Omni Announces Appointment of New Director and Extension of Closing Date for Dreamfields Transaction
Omni Commerce Corp. announces the appointment of Alex McAulay to the board of directors of the Company, effective immediately.
Omni Commerce Corp. (TSXV:OMNI, FRA:0MZA) (“Omni” or the “Company”) announces the appointment of Alex McAulay to the board of directors of the Company, effective immediately.
“We are pleased to welcome Mr. McAulay to Omni’s board of directors,” stated Peter M. Clausi, Omni’s interim CEO, “Mr. McAulay has extensive experience in conducting due diligence and advising boards of directors with respect to merger and acquisition transactions, which will assist Omni as it works to conclude the reverse takeover with Dreamfields Brands, Inc.”
Mr. McAulay CPA, CA is an entrepreneur and experienced public-company CFO and director. Mr. McAulay’s company, ACM Management Inc., is focused on providing fractional CFO services and regulatory guidance to public companies in Canada and the US. Alex has served as the CFO of several listed companies and has assisted many issuers in navigating the public markets.
The Company also announces that the outside closing date (the “Outside Date”) under the previously announced transaction agreement (the “Transaction Agreement”) with a wholly-owned subsidiary of Omni (“Omni Subco”) and Dreamfields Brands, Inc. (“Dreamfields”) has been extended from March 13, 2020 to April 10, 2020. The amendments to the Transaction Agreement were effected by way of a fourth amending agreement to the Transaction Agreement dated as of March 13, 2020, with Omni Subco and Dreamfields.
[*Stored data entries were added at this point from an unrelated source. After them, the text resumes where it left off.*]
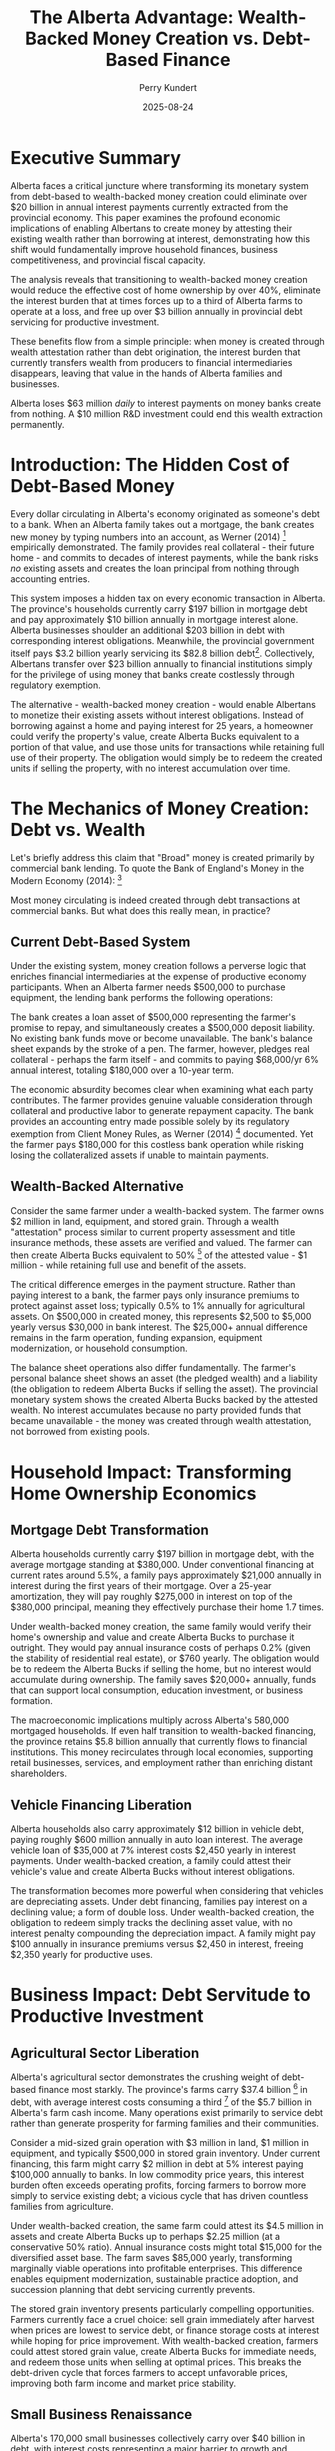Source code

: #+TITLE: The Alberta Advantage: Wealth-Backed Money Creation vs. Debt-Based Finance
#+AUTHOR: Perry Kundert
#+DATE: 2025-08-24
#+DRAFT: true
#+STARTUP: org-startup-with-inline-images inlineimages
#+OPTIONS: toc:2 num:t
#+OPTIONS: ^:nil # Disable sub/superscripting with bare _; _{...} still works
#+OPTIONS: toc:nil

#+LATEX_HEADER: \usepackage[margin=1.0in]{geometry}

#+ATTR_LATEX: :width 10cm
[[../images/dominion-logo.png]]

* Executive Summary

Alberta faces a critical juncture where transforming its monetary system from debt-based to
wealth-backed money creation could eliminate over $20 billion in annual interest payments currently
extracted from the provincial economy.  This paper examines the profound economic implications of
enabling Albertans to create money by attesting their existing wealth rather than borrowing at
interest, demonstrating how this shift would fundamentally improve household finances, business
competitiveness, and provincial fiscal capacity.

The analysis reveals that transitioning to wealth-backed money creation would reduce the effective
cost of home ownership by over 40%, eliminate the interest burden that at times forces up to a third
of Alberta farms to operate at a loss, and free up over $3 billion annually in provincial debt
servicing for productive investment.

These benefits flow from a simple principle: when money is created through wealth attestation rather
than debt origination, the interest burden that currently transfers wealth from producers to
financial intermediaries disappears, leaving that value in the hands of Alberta families and
businesses.

Alberta loses $63 million /daily/ to interest payments on money banks create from nothing. A $10
million R&D investment could end this wealth extraction permanently.

* Introduction: The Hidden Cost of Debt-Based Money

Every dollar circulating in Alberta's economy originated as someone's debt to a bank.  When an
Alberta family takes out a mortgage, the bank creates new money by typing numbers into an account,
as Werner (2014) [fn:0] empirically demonstrated.  The family provides real collateral - their
future home - and commits to decades of interest payments, while the bank risks /no/ existing assets
and creates the loan principal from nothing through accounting entries.

This system imposes a hidden tax on every economic transaction in Alberta.  The province's households
currently carry $197 billion in mortgage debt and pay approximately $10 billion annually in mortgage
interest alone. Alberta businesses shoulder an additional $203 billion in debt with corresponding
interest obligations. Meanwhile, the provincial government itself pays $3.2 billion yearly servicing
its $82.8 billion debt[fn:1]. Collectively, Albertans transfer over $23 billion annually to financial
institutions simply for the privilege of using money that banks create costlessly through regulatory
exemption.

The alternative - wealth-backed money creation - would enable Albertans to monetize their existing
assets without interest obligations. Instead of borrowing against a home and paying interest for 25
years, a homeowner could verify the property's value, create Alberta Bucks equivalent to a portion
of that value, and use those units for transactions while retaining full use of their property. The
obligation would simply be to redeem the created units if selling the property, with no interest
accumulation over time.

* The Mechanics of Money Creation: Debt vs. Wealth

Let's briefly address this claim that "Broad" money is created primarily by commercial bank lending.
To quote the Bank of England's Money in the Modern Economy (2014): [fn:2]

#+ATTR_LATEX: :width 6in :center t
[[../images/boe-broad-money.png]]

Most money circulating is indeed created through debt transactions at commercial banks.  But what
does this really mean, in practice?

** Current Debt-Based System

Under the existing system, money creation follows a perverse logic that enriches financial
intermediaries at the expense of productive economy participants. When an Alberta farmer needs
$500,000 to purchase equipment, the lending bank performs the following operations:

The bank creates a loan asset of $500,000 representing the farmer's promise to repay, and
simultaneously creates a $500,000 deposit liability. No existing bank funds move or become
unavailable. The bank's balance sheet expands by the stroke of a pen. The farmer, however, pledges
real collateral - perhaps the farm itself - and commits to paying $68,000/yr 6% annual interest,
totaling $180,000 over a 10-year term.

The economic absurdity becomes clear when examining what each party contributes. The farmer provides
genuine valuable consideration through collateral and productive labor to generate repayment
capacity. The bank provides an accounting entry made possible solely by its regulatory exemption
from Client Money Rules, as Werner (2014) [fn:0] documented. Yet the farmer pays $180,000 for this
costless bank operation while risking losing the collateralized assets if unable to maintain
payments.

** Wealth-Backed Alternative

Consider the same farmer under a wealth-backed system. The farmer owns $2 million in land,
equipment, and stored grain. Through a wealth "attestation" process similar to current property
assessment and title insurance methods, these assets are verified and valued. The farmer can then
create Alberta Bucks equivalent to 50% [fn:3] of the attested value - $1 million - while retaining
full use and benefit of the assets.

The critical difference emerges in the payment structure. Rather than paying interest to a bank, the
farmer pays only insurance premiums to protect against asset loss; typically 0.5% to 1% annually for
agricultural assets. On $500,000 in created money, this represents $2,500 to $5,000 yearly versus
$30,000 in bank interest. The $25,000+ annual difference remains in the farm operation, funding
expansion, equipment modernization, or household consumption.

The balance sheet operations also differ fundamentally. The farmer's personal balance sheet shows an
asset (the pledged wealth) and a liability (the obligation to redeem Alberta Bucks if selling the
asset). The provincial monetary system shows the created Alberta Bucks backed by the attested
wealth. No interest accumulates because no party provided funds that became unavailable - the money
was created through wealth attestation, not borrowed from existing pools.

* Household Impact: Transforming Home Ownership Economics

** Mortgage Debt Transformation

Alberta households currently carry $197 billion in mortgage debt, with the average mortgage standing
at $380,000. Under conventional financing at current rates around 5.5%, a family pays approximately
$21,000 annually in interest during the first years of their mortgage. Over a 25-year amortization,
they will pay roughly $275,000 in interest on top of the $380,000 principal, meaning they effectively
purchase their home 1.7 times.

Under wealth-backed money creation, the same family would verify their home's ownership and value
and create Alberta Bucks to purchase it outright. They would pay annual insurance costs of perhaps
0.2% (given the stability of residential real estate), or $760 yearly.  The obligation would be to
redeem the Alberta Bucks if selling the home, but no interest would accumulate during ownership. The
family saves $20,000+ annually, funds that can support local consumption, education investment, or
business formation.

The macroeconomic implications multiply across Alberta's 580,000 mortgaged households. If even half
transition to wealth-backed financing, the province retains $5.8 billion annually that currently
flows to financial institutions. This money recirculates through local economies, supporting retail
businesses, services, and employment rather than enriching distant shareholders.

** Vehicle Financing Liberation

Alberta households also carry approximately $12 billion in vehicle debt, paying roughly $600 million
annually in auto loan interest. The average vehicle loan of $35,000 at 7% interest costs $2,450
yearly in interest payments. Under wealth-backed creation, a family could attest their vehicle's
value and create Alberta Bucks without interest obligations.

The transformation becomes more powerful when considering that vehicles are depreciating
assets. Under debt financing, families pay interest on a declining value; a form of double
loss. Under wealth-backed creation, the obligation to redeem simply tracks the declining asset
value, with no interest penalty compounding the depreciation impact. A family might pay $100
annually in insurance premiums versus $2,450 in interest, freeing $2,350 yearly for productive uses.

* Business Impact: Debt Servitude to Productive Investment

** Agricultural Sector Liberation

Alberta's agricultural sector demonstrates the crushing weight of debt-based finance most starkly.
The province's farms carry $37.4 billion [fn:4] in debt, with average interest costs consuming a
third [fn:5] of the $5.7 billion in Alberta's farm cash income.  Many operations exist primarily to
service debt rather than generate prosperity for farming families and their communities.

Consider a mid-sized grain operation with $3 million in land, $1 million in equipment, and typically
$500,000 in stored grain inventory. Under current financing, this farm might carry $2 million in
debt at 5% interest paying $100,000 annually to banks. In low commodity price years, this interest
burden often exceeds operating profits, forcing farmers to borrow more simply to service existing
debt; a vicious cycle that has driven countless families from agriculture.

Under wealth-backed creation, the same farm could attest its $4.5 million in assets and create
Alberta Bucks up to perhaps $2.25 million (at a conservative 50% ratio). Annual insurance costs
might total $15,000 for the diversified asset base. The farm saves $85,000 yearly, transforming
marginally viable operations into profitable enterprises. This difference enables equipment
modernization, sustainable practice adoption, and succession planning that debt servicing currently
prevents.

The stored grain inventory presents particularly compelling opportunities. Farmers currently face a
cruel choice: sell grain immediately after harvest when prices are lowest to service debt, or finance
storage costs at interest while hoping for price improvement. With wealth-backed creation, farmers
could attest stored grain value, create Alberta Bucks for immediate needs, and redeem those units
when selling at optimal prices. This breaks the debt-driven cycle that forces farmers to accept
unfavorable prices, improving both farm income and market price stability.

** Small Business Renaissance

Alberta's 170,000 small businesses collectively carry over $40 billion in debt, with interest costs
representing a major barrier to growth and innovation. A typical small manufacturer with $2 million
in equipment and $500,000 in inventory might pay $125,000 annually servicing debt; often exceeding
the owner's salary.

Under wealth-backed creation, the same business could attest its equipment and inventory, creating
Alberta Bucks for working capital without interest obligations. Insurance costs of perhaps $10,000
annually replace $125,000 in interest payments. The $115,000 difference funds hiring, research and
development, or market expansion that debt servicing currently prevents.

The transformative potential extends beyond cost savings. Currently, banks prefer lending against
real estate rather than productive assets, forcing businesses to leverage personal homes for
commercial credit. Wealth-backed creation values productive assets directly: manufacturing
equipment, inventory, intellectual property; aligning capital creation with productive capacity
rather than real estate speculation.

* Provincial Fiscal Revolution

** Eliminating Public Debt Servicing

Alberta currently allocates $3.2 billion annually to debt servicing; funds extracted from public
services and infrastructure investment. This represents $700 per Albertan [fn:6] yearly, or $2,800
for a family of four, transferred to bondholders rather han invested in provincial development.

Under wealth-backed creation, Alberta could monetize its vast public assets without debt
obligations. The Heritage Savings Trust Fund's $30 billion value alone could back substantial
Alberta Buck creation.  Crown lands valued at over $100 billion provide additional backing capacity.
Resource royalty streams, worth $21 billion annually, offer further monetization potential without
debt accumulation.

The province could fund a decade-long infrastructure modernization program by creating Alberta Bucks
backed by the very infrastructure being built. A $50 billion program for schools, hospitals, and
renewable energy would typically cost $75 billion including interest over 20 years. Through
wealth-backed creation, Alberta pays only the actual $50 billion construction cost plus modest
insurance premiums, saving $25 billion that remains available for additional public investment.

** Resource Revenue Optimization

Alberta's resource wealth currently generates provincial revenue through royalties and taxes, but
the full value potential remains uncaptured.  The province's revenue share of proven oil reserves,
valued conservatively at $2 trillion, could back massive Alberta Buck creation for sovereign wealth
fund expansion, economic diversification, and citizen dividends.

Instead of borrowing against future resource revenues at interest, Alberta could create money backed
by it's claim on proven reserves, invest those funds productively, and redeem the units as resources
are extracted. This transforms resources from a depleting inheritance into a perpetual prosperity
engine, as investment returns compound while redemption obligations remain fixed.

* Implementation Urgency: The R&D Imperative

Stablecoins backed by USD debt instruments are exploding in use globally [fn:7].  Simultaneously,
the Government of Canada is restricting access to crypto technology, preventing similar CAD based
instruments, and crippling CAD denominated projects and jurisdictions by restricting them from
benefiting from the improvements in operational efficiency and access to funding provided by these
technologies.

Alberta is uniquely positioned to establish itself as a global leader in this field, by offering
the world's first Stablecoin backed by a stable, secure and unencumbered /basket of valuable
commodities/, instead of volatile and risky /foreign debt instruments/.

To accomplish this, Alberta must immediately initiate a comprehensive research and development
program to prototype wealth-backed money creation systems.  The technical foundation exists through
recently discovered failure-resilient distributed ledger technologies and established asset
attestation methods and constitutionally protected legal remedies, but integration and testing
require dedicated resources and expertise.

We have home-grown Alberta talent with a proven track record of building continent-spanning
industrial automation.  It is time to apply this Alberta Advantage to the /next generation/ of
wealth expanding technology: Wealth-backed instead of Debt-backed Stablecoins.

** Prototype Development Requirements

The prototype system must demonstrate several critical capabilities. Asset attestation mechanisms
must accurately value diverse wealth types from real estate to agricultural inventory while
preventing fraud and double-pledging. The distributed ledger must process transactions at commercial
speeds while maintaining security and auditability. Integration with existing payment systems must
be seamless to encourage adoption. Regulatory frameworks must ensure compliance while preserving
system benefits.

A two-year, $10 million R&D program could deliver a functional initial pilot program.  This
investment would be recouped within /months/ through reduced debt servicing costs once
operational. Delay, however, costs Alberta $23 billion annually in unnecessary interest payments:
over $63 million /daily/ transferred from productive economy to financial intermediaries.

The cost/benefit ratios are compelling: for roughly 15% of the current *daily* losses paid to
intermediaries, Alberta could position itself to have a globally unique offering: proven expertise
in Wealth-backed Stablecoin technology, implementation and adoption.

Albertans could begin seeing economic benefits within 1 or 2 years.  Within 2 or 3 years, global
demand for secure Stablecoins to underpin corporate and government treasuries could create demand
for Alberta Bucks far beyond even domestic usage.  There is a real possibility that Alberta's vast
commodity, energy and farming wealth could become a global reserve asset -- if we choose to make it
available to the world!

** Pilot Program Opportunities

Strategic pilot implementations could demonstrate system viability while generating immediate
benefits.  Agricultural communities facing acute debt stress present /ideal/ initial deployment
opportunities. A pilot program focused on Alberta family farming operations could enable farmers to
attest grain inventories and equipment, creating Alberta Bucks for operational expenses while
retaining assets for production.

Small business districts in Calgary, Edmonton or Grande Prairie could pilot commercial applications,
enabling businesses to monetize inventory and equipment for working capital without interest
obligations. The immediate cash flow improvement would benefit many small businesses while
identifying areas needing refinements.

Municipal governments could pilot infrastructure financing through wealth-backed Buck creation,
funding community projects by attesting public assets rather than issuing interest-bearing bonds. A
single $100 million municipal infrastructure program could save $50 million in interest costs over
20 years, providing compelling evidence for provincial-scale adoption.

** Scaling to Provincial Implementation

Following successful pilots, provincial implementation requires coordinated development across
multiple fronts.  Legislative frameworks must establish asset attestation standards, insurance
requirements, and redemption procedures. Technical infrastructure must scale to support millions of
users and billions in transaction volume. Educational programs must help Albertans understand and
utilize the new system effectively.

The implementation timeline could achieve /meaningful/ impact within 2-3 years. Year one focuses on
R&D and prototype development. Year two implements agricultural and small business pilots. Year
three expands to municipal government participation. Year four enables broad consumer adoption for
mortgages and vehicle financing. Year five achieves full provincial integration including government
finance transformation.

With urgent concerted effort and focus, however, Alberta /could/ implement this project on a much
more rapid time frame.  The cryptographic and distributed system tools are now available to build a
prototype that is usable by technically savvy, willing, private communities of crypto-friendly asset
holders.  The legal frameworks exist to create private asset-backed tokens that represent attested
(verified and insured) wealth ownership, and the constitutionally protected private contractual
guarantees, liens and other legal remedies required to implement the necessary insurance tools are
regularly exercised and sound.

Alberta can rise to this challenge, and summon the will, effort and funding to achieve rapid
prototyping, testing and operation.  We Albertans understand complex obstacles, set ambitious goals,
and then /get things done./

* Conclusion: Alberta's Historic Opportunity

Alberta stands at a pivotal moment where technological capability, economic necessity, and political
possibility converge to enable fundamental monetary reform. The province currently hemorrhages $23
billion annually in interest payments that extract value without providing corresponding
benefit. This represents the province's entire health care budget, or sufficient funds to eliminate
provincial income tax while still having billions available for infrastructure investment.

The transition from debt-based to wealth-backed money creation would transform every aspect of
Alberta's economy. Families would retain thousands annually currently lost to mortgage and loan
interest. Farmers would escape the debt trap that forces agricultural consolidation and rural
depopulation. Businesses would access capital based on productive capacity rather than real estate
collateral. Government would fund development through wealth attestation rather than debt
accumulation.

The technical mechanisms exist. The legal frameworks are achievable. The economic benefits are
quantifiable and massive. What remains is the political will to challenge entrenched financial
interests and implement systems serving Albertans rather than extracting from them.

Every day of delay costs Alberta $63 million in unnecessary interest payments. Every year of
inaction transfers $23 billion from productive economy to financial intermediaries. The government's
responsibility to pursue ths transformation is not merely important: it is urgent, essential, and
historically imperative. Alberta must act now to prototype, prove, and implement wealth-backed money
creation, or condemn future generations to perpetual debt servitude when liberation lies within
reach.

The choice is stark: continue enriching distant financial institutions through interest payments on
money they create from nothing, or enable Albertans to create money backed by their own real wealth
while retaining value within provincial communities. The moral, economic, and practical arguments
align /unequivocally/: Alberta must pioneer wealth-backed money creation to secure its economic
sovereignty and prosperity.

* Footnotes

[fn:0] Werner, Richard A. (2014). [[https://github.com/pjkundert/community-coin/blob/master/images/How_do_banks_create_money_and_why_can_other_firms_.pdf]["How do banks create money, and why can other firms not do the same?"]] International Review of Financial Analysis.

[fn:1] [[https://open.alberta.ca/dataset/5ebd05dc-d598-440b-9da2-25f37cd99a49/resource/43bccd72-36fa-41a4-becd-cb8c28da9683/download/budget-2025-fiscal-plan-2025-28.pdf][Alberta 2025-28 Fiscal Plan]] Alberta Budget 2025

[fn:2] [[https://www.bankofengland.co.uk/-/media/boe/files/quarterly-bulletin/2014/money-in-the-modern-economy-an-introduction.pdf][Bank of England]] Money in the Modern Economy 2024, pp11

[fn:3] [[https://docs.google.com/document/d/1ohJu7kxz3JlmJZE139iFJanzb5XNS5kEzT1H543Mabk/edit?tab=t.0#heading=h.rurq95welc3r][A dynamic Credit Factor 'K']] is computed which maintains a zero inflation rate.

[fn:4] [[https://www150.statcan.gc.ca/t1/tbl1/en/tv.action?pid=3210005101][Farm Debt Outstanding, 2020-2024]]

[fn:5] [[https://economicdashboard.alberta.ca/dashboard/farm-cash-receipts/][Alberta Farm Cash Receipts, Expenses 2024]]

[fn:6] [[https://www.fraserinstitute.org/commentary/albertans-will-pay-their-governments-budget-deficits][Fraser Institute: Albertans will pay 2025]]

[fn:7] [[https://visaonchainanalytics.com/][Visa Onchain Analytics]]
The Transaction Agreement has also been amended to reflect that the previously announced break fee (see news release dated February 18, 2020) has been increased from USD $50,000 to USD $100,000 (the “Break Fee”). The Break Fee is payable by Dreamfields if it terminates the Transaction Agreement prior to delivering the requisite financial statements to Omni, or by either party if, after Dreamfields has delivered the requisite financial statements to Omni, such party terminates the Transaction Agreement due to the closing of the transaction not having occurred on or before the Outside Date. All other terms of the Transaction Agreement remain in full force and effect.
Mr. Clausi further stated, “Omni and Dreamfields are in constant communication as we all prepare for closing. The results of our due diligence have been highly positive, and with closing expected to take place in the near future, Mr. McAulay will help us complete our work in a timely manner.”
Omni is a publicly listed company currently listed on the TSX Venture Exchange, trading under the symbol “OMNI”. Omni is headquartered in Vancouver, British Columbia and is a reporting issuer in British Columbia and Alberta.
ON BEHALF OF THE BOARD
OMNI COMMERCE CORP.
Per: “Peter M. Clausi”
Peter M. Clausi, President & CEO
For further information, please contact:
Anthony Balic, CFO
Phone: (604) 312-2425
Neither TSX Venture Exchange nor its Regulation Services Provider (as that term is defined in the policies of the TSX Venture Exchange) accepts responsibility for the adequacy or accuracy of this news release.
This news release contains forward-looking statements and forward-looking information (collectively, “forward-looking statements”) within the meaning of applicable Canadian legislation. All statements in this news release that are not purely historical are forward-looking statements and include statements regarding beliefs, plans, expectations and orientations regarding the future. Although the Company believes that such statements are reasonable and reflect expectations of future developments and other factors which management believes to be reasonable and relevant, the Company can give no assurance that such expectations will prove to be correct. Readers are cautioned that forward-looking statements are not guarantees of future performance or events and, accordingly, are cautioned not to put undue reliance on forward-looking statements due to the inherent uncertainty of such statements. Any forward-looking statements are made as of the date of this news release and, unless required by applicable law, the Company assumes no obligation to update the forward-looking statements.